2 Temmuz 1993 Sivas Madımak Oteli’nde 35 canı, Ortaçağ karanlığında değil hayır, 20. yüzyılın ortasında, güneşin alnında cayır cayır yakanlar evet cani, evet ticani, evet irtica yanlıları, ama yalnızlar mı, hayır! Asla yalnız olmadılar! Tarikatları, kolları, dernekleri, vakıfları, hayır kuruluşlarıyla, en arkadaki cinayet işlerken en öndeki kravatını düzelterek onların avukatlığını yaptı. Yaşlı, masum, suçsuz dedeler diye aramıza salındılar!

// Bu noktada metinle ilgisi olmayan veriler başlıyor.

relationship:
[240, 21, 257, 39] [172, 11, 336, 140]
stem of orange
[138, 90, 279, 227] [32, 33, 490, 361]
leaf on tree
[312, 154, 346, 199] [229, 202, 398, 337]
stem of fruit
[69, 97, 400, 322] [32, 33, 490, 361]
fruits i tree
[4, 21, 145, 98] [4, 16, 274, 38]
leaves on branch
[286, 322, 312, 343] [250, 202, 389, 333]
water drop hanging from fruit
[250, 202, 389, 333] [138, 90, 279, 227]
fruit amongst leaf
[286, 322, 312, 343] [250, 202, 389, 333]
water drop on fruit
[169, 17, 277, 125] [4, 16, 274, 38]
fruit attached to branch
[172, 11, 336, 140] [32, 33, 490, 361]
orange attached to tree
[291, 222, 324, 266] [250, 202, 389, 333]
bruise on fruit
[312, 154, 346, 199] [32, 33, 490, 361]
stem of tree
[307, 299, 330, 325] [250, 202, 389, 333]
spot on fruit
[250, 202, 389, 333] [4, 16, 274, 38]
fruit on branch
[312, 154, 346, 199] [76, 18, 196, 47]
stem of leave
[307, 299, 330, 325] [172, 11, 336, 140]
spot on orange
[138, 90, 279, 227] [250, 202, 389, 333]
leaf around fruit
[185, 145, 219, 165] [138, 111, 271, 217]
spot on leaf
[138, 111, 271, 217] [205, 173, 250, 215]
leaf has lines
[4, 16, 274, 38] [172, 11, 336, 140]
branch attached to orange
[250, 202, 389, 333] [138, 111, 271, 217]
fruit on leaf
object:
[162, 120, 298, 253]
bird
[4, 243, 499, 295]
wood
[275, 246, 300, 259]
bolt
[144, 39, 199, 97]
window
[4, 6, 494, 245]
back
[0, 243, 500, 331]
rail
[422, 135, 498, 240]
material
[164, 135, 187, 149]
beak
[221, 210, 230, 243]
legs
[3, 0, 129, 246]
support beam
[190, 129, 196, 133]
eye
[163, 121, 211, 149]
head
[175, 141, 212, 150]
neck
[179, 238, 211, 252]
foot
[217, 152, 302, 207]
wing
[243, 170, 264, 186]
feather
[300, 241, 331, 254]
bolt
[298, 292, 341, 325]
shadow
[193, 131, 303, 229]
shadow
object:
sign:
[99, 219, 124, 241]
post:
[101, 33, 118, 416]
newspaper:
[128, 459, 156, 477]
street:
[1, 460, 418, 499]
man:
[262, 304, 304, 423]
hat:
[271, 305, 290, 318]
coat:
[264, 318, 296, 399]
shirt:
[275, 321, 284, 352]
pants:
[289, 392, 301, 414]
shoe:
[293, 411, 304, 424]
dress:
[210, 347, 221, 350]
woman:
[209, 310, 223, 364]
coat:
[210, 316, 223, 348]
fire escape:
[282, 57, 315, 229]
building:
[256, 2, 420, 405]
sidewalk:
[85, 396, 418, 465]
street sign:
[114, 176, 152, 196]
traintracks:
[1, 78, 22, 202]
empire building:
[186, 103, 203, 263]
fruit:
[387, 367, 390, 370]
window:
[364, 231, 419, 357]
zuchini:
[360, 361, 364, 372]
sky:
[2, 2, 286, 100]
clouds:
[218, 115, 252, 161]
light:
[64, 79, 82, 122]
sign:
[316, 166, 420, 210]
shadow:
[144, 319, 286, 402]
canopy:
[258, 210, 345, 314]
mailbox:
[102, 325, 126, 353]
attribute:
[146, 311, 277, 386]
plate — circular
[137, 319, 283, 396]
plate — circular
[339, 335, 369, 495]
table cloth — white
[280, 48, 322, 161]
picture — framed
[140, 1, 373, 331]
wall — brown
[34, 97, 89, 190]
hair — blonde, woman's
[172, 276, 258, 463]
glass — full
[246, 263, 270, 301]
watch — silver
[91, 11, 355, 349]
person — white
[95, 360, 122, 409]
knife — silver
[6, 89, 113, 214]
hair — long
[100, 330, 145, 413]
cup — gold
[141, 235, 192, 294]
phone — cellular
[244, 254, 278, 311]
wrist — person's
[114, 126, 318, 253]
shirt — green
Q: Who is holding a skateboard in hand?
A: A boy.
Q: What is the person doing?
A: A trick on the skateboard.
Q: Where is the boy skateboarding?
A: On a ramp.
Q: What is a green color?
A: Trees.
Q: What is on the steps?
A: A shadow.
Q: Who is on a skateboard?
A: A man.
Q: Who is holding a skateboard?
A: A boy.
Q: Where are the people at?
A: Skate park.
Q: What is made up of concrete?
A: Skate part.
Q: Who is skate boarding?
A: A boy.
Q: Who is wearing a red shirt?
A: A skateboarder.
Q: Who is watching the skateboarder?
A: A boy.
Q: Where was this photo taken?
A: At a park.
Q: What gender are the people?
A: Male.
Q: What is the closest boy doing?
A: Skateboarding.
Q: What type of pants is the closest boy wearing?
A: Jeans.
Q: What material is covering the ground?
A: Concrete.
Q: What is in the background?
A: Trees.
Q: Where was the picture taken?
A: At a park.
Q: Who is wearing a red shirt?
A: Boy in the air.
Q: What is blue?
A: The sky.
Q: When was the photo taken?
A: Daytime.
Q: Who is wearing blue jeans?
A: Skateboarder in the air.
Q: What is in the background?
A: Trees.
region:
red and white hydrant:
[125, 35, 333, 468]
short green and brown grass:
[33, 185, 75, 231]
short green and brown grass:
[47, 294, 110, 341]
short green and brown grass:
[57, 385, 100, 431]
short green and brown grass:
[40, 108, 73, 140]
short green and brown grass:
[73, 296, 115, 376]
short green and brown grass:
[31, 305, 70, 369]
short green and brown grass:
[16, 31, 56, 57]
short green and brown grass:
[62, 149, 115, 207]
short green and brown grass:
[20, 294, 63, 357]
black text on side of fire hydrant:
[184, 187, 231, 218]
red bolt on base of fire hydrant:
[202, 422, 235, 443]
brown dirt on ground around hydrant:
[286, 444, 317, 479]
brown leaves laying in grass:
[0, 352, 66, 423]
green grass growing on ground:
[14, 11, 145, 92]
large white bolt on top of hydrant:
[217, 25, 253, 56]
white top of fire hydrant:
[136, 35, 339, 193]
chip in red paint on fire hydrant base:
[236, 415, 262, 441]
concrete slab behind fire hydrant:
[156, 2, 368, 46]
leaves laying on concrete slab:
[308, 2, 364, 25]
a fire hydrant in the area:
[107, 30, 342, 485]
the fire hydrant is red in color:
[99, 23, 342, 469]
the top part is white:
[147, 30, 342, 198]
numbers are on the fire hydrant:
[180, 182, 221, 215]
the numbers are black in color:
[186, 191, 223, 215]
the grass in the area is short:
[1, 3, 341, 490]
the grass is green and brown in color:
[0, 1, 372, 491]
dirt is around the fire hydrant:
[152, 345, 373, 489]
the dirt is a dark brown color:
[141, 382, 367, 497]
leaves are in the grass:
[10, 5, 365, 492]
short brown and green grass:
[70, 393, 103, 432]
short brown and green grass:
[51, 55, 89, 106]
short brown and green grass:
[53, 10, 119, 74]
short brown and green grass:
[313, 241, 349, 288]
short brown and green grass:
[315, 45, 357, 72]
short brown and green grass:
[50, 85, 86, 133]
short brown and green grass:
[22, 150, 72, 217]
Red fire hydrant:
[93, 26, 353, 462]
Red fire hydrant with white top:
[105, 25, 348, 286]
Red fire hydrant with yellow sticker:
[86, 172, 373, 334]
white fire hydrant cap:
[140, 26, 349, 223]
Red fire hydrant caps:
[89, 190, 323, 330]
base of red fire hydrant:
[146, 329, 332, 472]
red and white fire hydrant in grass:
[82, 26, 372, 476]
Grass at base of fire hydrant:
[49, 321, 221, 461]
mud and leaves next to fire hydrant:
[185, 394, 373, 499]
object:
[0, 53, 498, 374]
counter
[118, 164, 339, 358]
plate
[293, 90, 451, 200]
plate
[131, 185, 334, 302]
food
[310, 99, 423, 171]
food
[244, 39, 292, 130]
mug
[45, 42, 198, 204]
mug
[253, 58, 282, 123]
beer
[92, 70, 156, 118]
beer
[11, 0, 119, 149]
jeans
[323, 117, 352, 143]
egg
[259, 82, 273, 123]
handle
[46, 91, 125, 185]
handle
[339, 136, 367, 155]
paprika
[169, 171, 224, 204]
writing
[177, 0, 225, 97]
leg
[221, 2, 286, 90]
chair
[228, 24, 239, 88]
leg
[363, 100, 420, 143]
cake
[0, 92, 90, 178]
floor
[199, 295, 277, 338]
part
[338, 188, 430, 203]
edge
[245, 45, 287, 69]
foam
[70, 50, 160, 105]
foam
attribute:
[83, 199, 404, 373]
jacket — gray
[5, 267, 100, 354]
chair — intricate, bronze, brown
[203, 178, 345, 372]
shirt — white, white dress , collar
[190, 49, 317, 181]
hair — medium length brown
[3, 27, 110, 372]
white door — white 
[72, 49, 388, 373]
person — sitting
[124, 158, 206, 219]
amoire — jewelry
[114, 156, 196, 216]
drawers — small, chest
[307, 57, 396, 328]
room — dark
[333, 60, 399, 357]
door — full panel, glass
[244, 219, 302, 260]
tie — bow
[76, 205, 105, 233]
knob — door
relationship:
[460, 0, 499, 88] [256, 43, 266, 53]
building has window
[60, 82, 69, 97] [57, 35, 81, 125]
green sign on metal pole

Madımak bir sonuç muydu, hayır! Madımak, Cumhuriyet’in kuruluşundan bu yana, istediklerini istedikleri zaman yapabileceklerinin, insan bile yakabileceklerinin bir örneğiydi yalnızca. Sağcı siyasetçilerin hangisi kınadı, tam tersine hepsi de kendilerince bu ‘derin anadolu’ya sahip çıktı, ona güzellemelerde bulundu! O ‘suskun ve derin Anadolu’yu konuşturmakla, ayağa kaldırmakla tehdit ettiler!
Cemal Süreya’nın “Biz kırıldık daha da kırılırız” dizesini, “biz yandık daha da yanarız”a çevirelim, peki. Ama “hırsız da bilmiyor çaldığını,/katil de bilmiyor öldürdüğünü” demeyelim, diyemeyiz artık. Çünkü herkes her şeyi biliyor. Hırsız da, katil de, yancı da, öncü de, artçı da, karanlık rejimlerine giden yolu insan bedenleriyle aydınlattılar!
Onların gözü aydın olsun, biz ne kadar aydık, işte orası hala şüpheli.